So (for good reason), we keep noting that if you want to see how the American broadband market really works, you should take a close look at West Virginia. As in most states, a lack of competition keeps broadband prices high and speeds slow, with far too many consumers forced to pay a tidy sum for DSL speeds circa 2002. But the state has also been embroiled in scandal after scandal involving Frontier Communication's mismanagement of taxpayer subsidies that were intended to try and resolve this problem.
Local Charleston Gazette reporter Eric Eyre has quietly done an amazing job the last few years chronicling West Virginia's immense broadband dysfunction, from the State's use of broadband stimulus subsidies on unused, overpowered routers and overpaid, redundant consultants, to state leaders' attempts to bury reports supporting allegations that Frontier engaged in systemic, statewide fraud on the taxpayer dime.
Eyre is back again directing readers to a new report by the US Commerce Department's Office of Inspector General (pdf) which found that Frontier pretty consistently tried to game the subsidy system, imposing various "loading" and "invoice processing" fees -- outlawed by federal grant rules governing stimulus funding -- on to invoices submitted to the state. Frontier consistently used these fees to pad their bills to the tune of $4.7 million, and internal memos feature employees clearly demonstrating that Frontier saw this bill padding as a way to glean some additional profit on the taxpayer's dime:
The scathing, 31-page report declared the payments "unreasonable" and "unallowable." Meanwhile, Frontier saw the tacked-on charges as a “revenue opportunity,” according to an internal company email cited in the report. Frontier employees referred to the extra fees as “markups” and “profit."
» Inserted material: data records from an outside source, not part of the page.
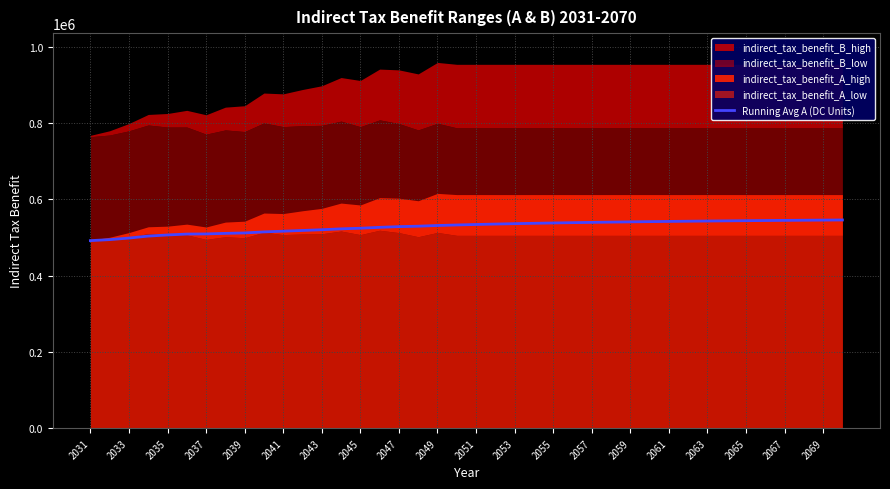

Does the chart display data point markers on the line(s)?

No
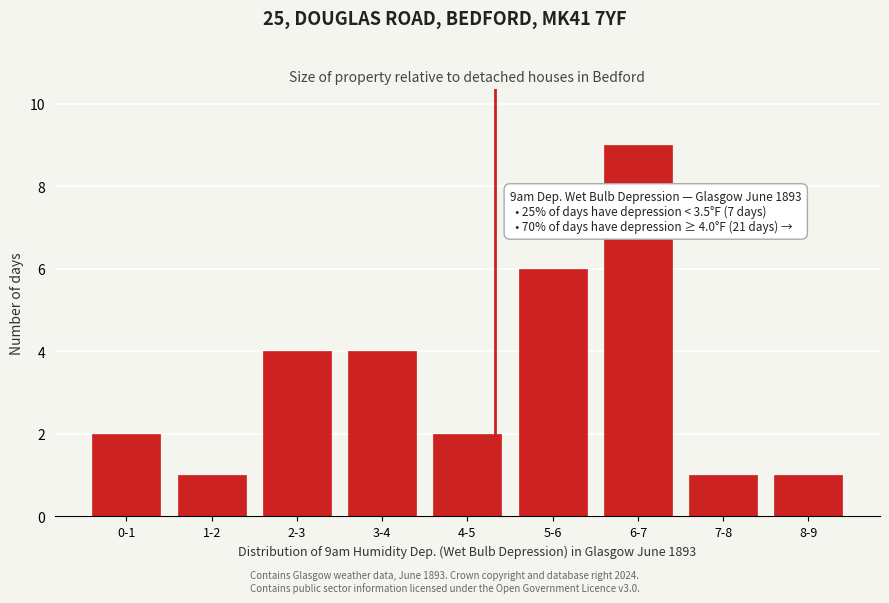

Reading left to right, extract all data points from this chart.

0-1=2	1-2=1	2-3=4	3-4=4	4-5=2	5-6=6	6-7=9	7-8=1	8-9=1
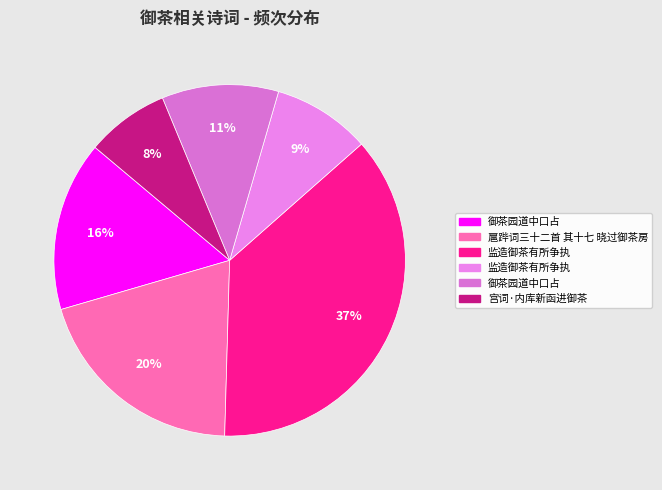

Count the number of slices in the pie.

6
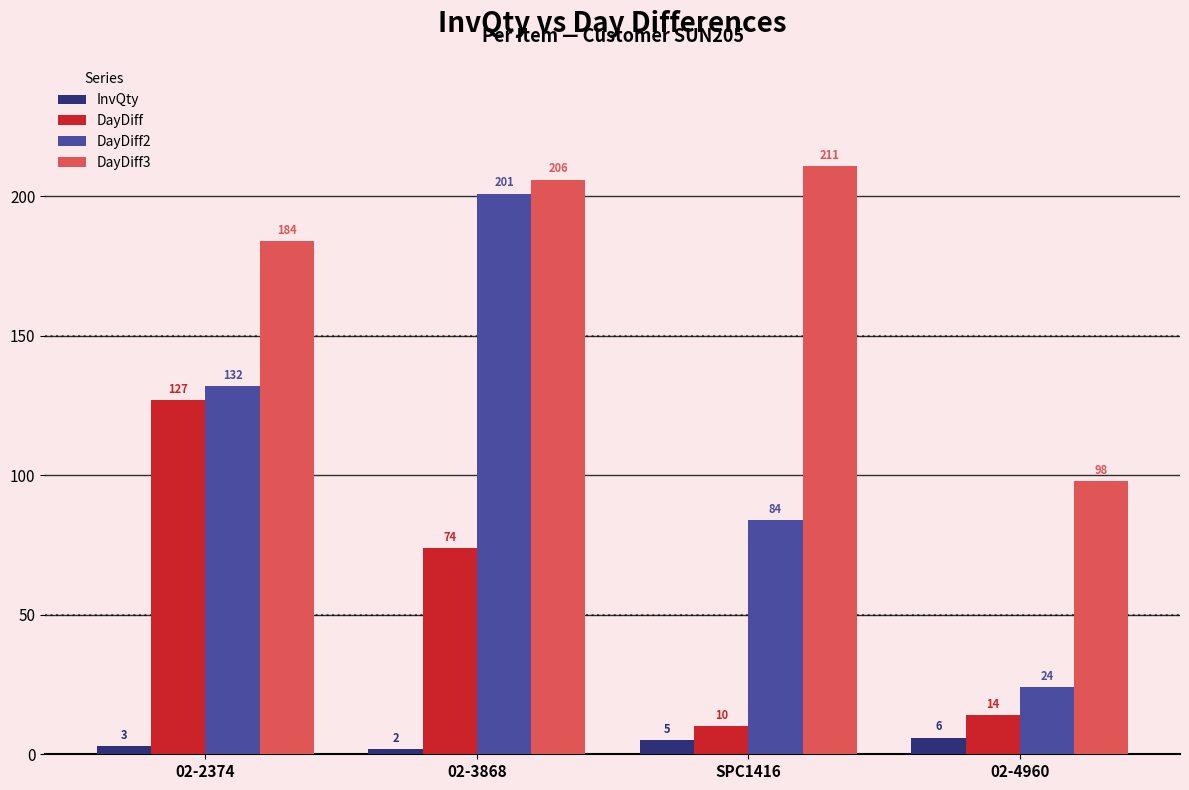

What is the value of the InvQty bar at the 1st from the left?

3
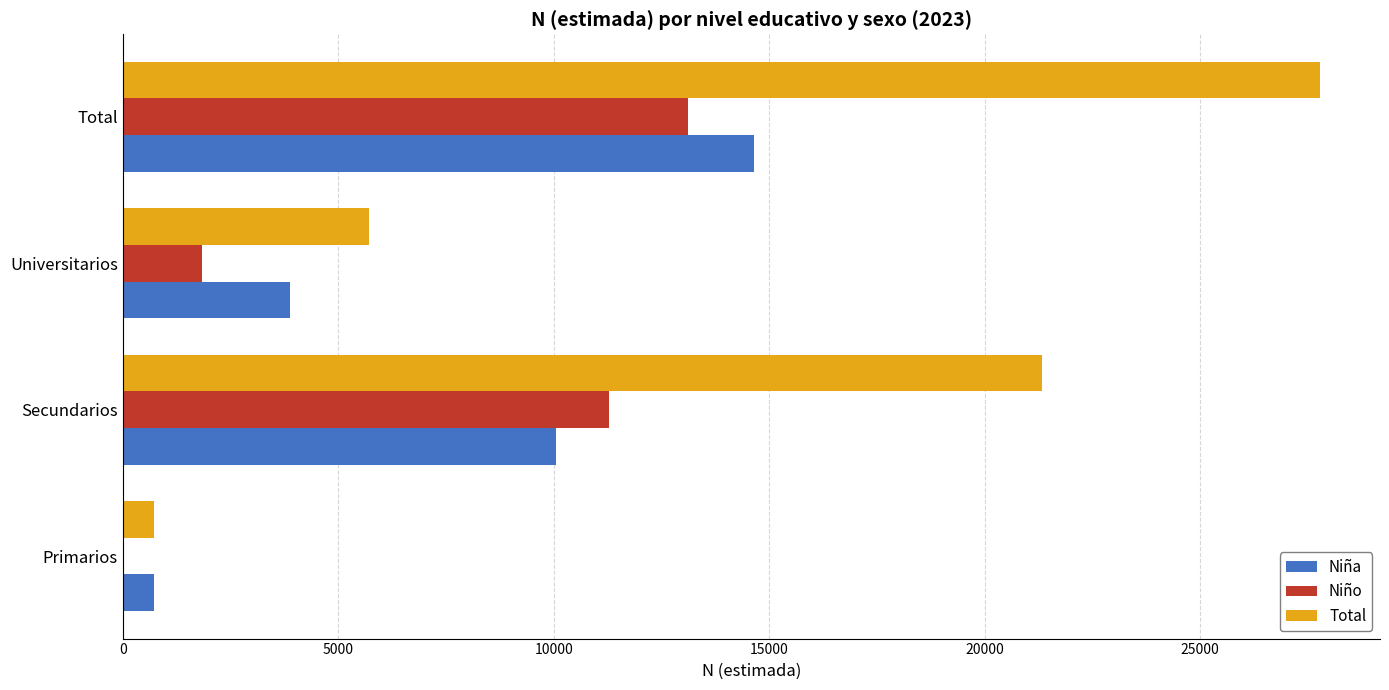

Between Secundarios and Total, which series saw the biggest shift?

Total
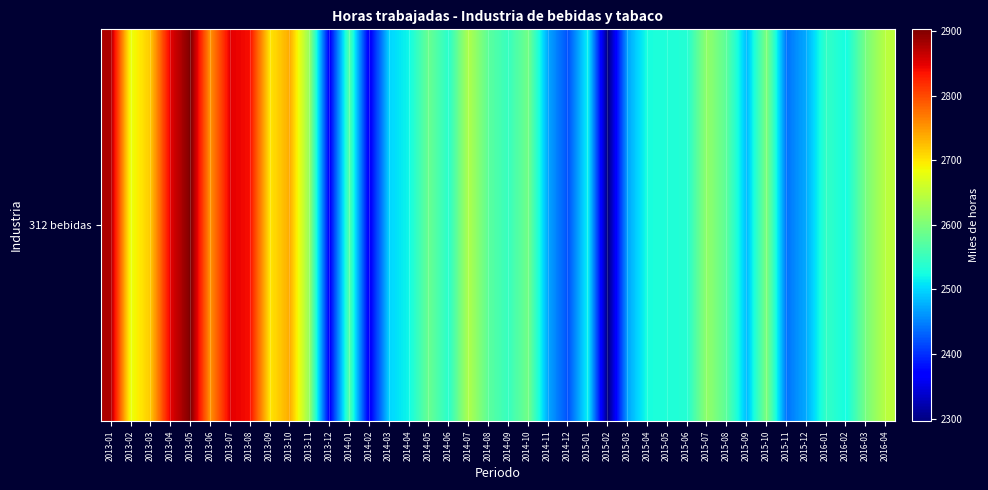

Is it true that the value at 2014-05 is 3940.2?

False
Keep in mind Frontier had already been fighting a lawsuit alleging that it used a wide variety of tricks to both jack up its original estimates for broadband deployment -- and ensure any subsidies would only be used to shore up Frontier's internal networks, and not to improve overall broadband penetration and competition in the state. This new report notes that one of the tricks used by Frontier was to order and store a massive amount of unused fiber for future "repairs," allowing it to bill more than projects actually cost:
"What’s more, Frontier misled the public about the amount of unused fiber cable — called “maintenance coil” — the company installed across the state, according to the report. The extra fiber, which is stored at public facilities and used for repairs, drove up the broadband expansion project’s cost. Frontier wound up placing 49 miles of spooled-up, unused fiber across West Virginia — four times the amount the company had disclosed to state officials, according to the report.
Unsurprisingly, Frontier insists it has done nothing wrong, despite years of similar allegations across the state. This is the same Frontier that just got done firing a seven year employee because, at his part-time job as West Virginia senate leader, he voted for a new law that would actually help improve broadband penetration and competition in the state. Oddly, state officials (many of the same ones that tried to bury reports alleging the same sort of thing earlier) aren't commenting on the report's findings.
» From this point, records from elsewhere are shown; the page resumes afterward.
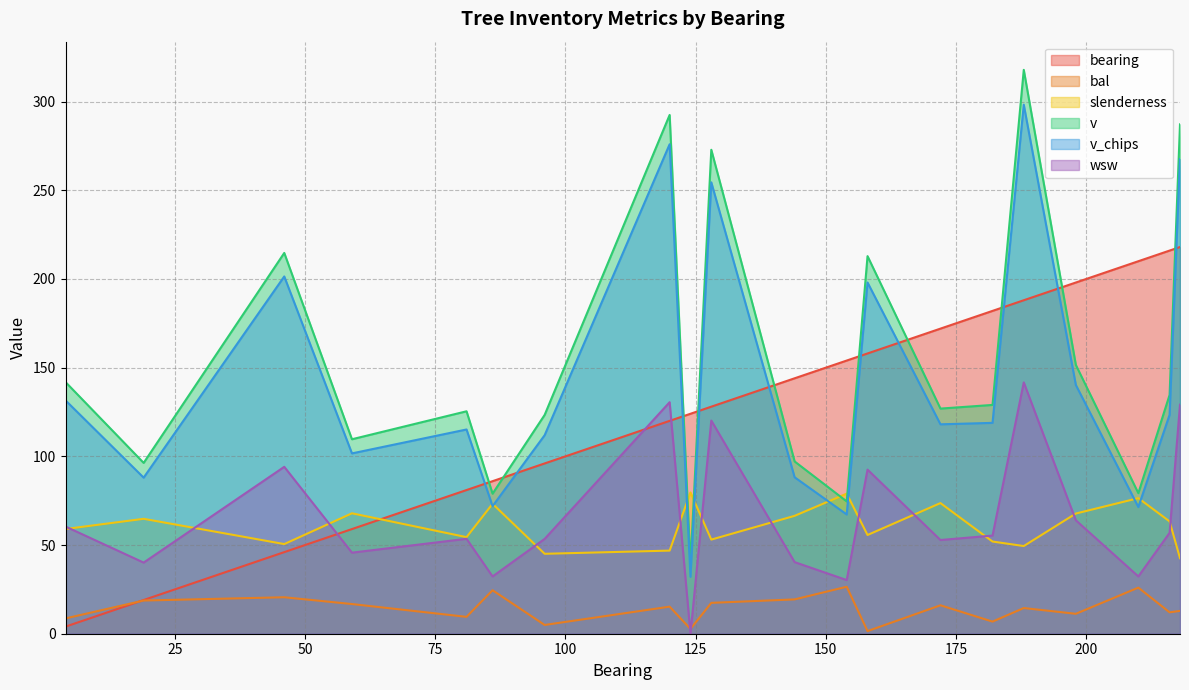

What is the difference between the wsw values at 218 and 59?

83.4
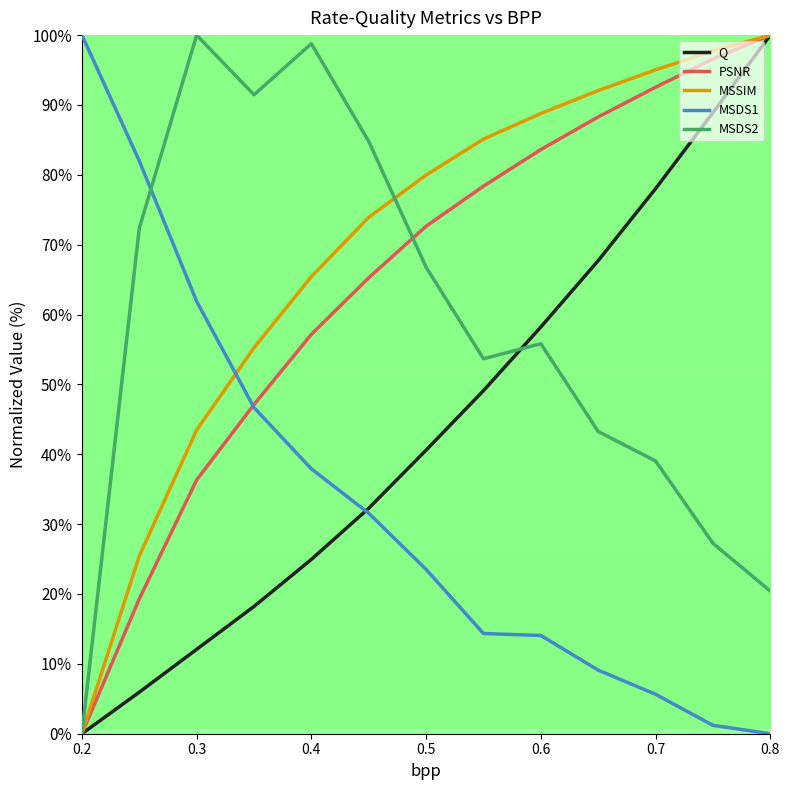

Which series has the largest total across all categories?

MSSIM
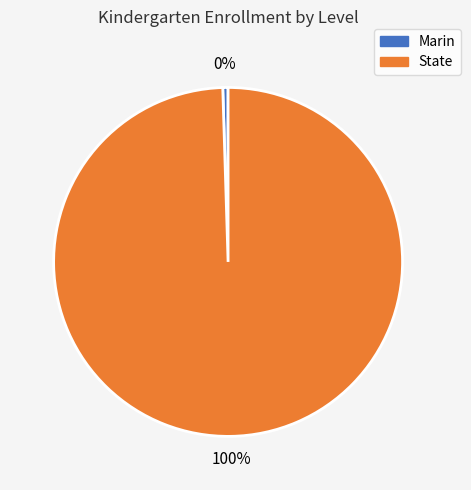

Do State and Marin together represent more than half of the pie?

Yes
It should be noted that this is how state politics has worked for years for the likes of AT&T and Verizon, who long found it easy to gobble up subsidies and tax breaks, then pay state lawmakers and regulators to look the other way when it came time for accountability over how subsidies are spent. More often than not, these companies are simultaneously being allowed to quite literally write state telecommunications law ensuring that competition in the broadband sector remains muted. All while everybody in the chain professes their unwavering dedication to free markets and consumer welfare.
But Frontier has neither the competency nor the legal and accounting firepower of its larger counterparts, and as it has stumbled closer to bankruptcy courtesy of some questionable business decisions over the last few years, keeping formerly loyal state politicians and regulators consistently looking the other direction has proven increasingly difficult. Still, believing that this ends with anything even remotely resembling accountability and justice remains a very risky wager.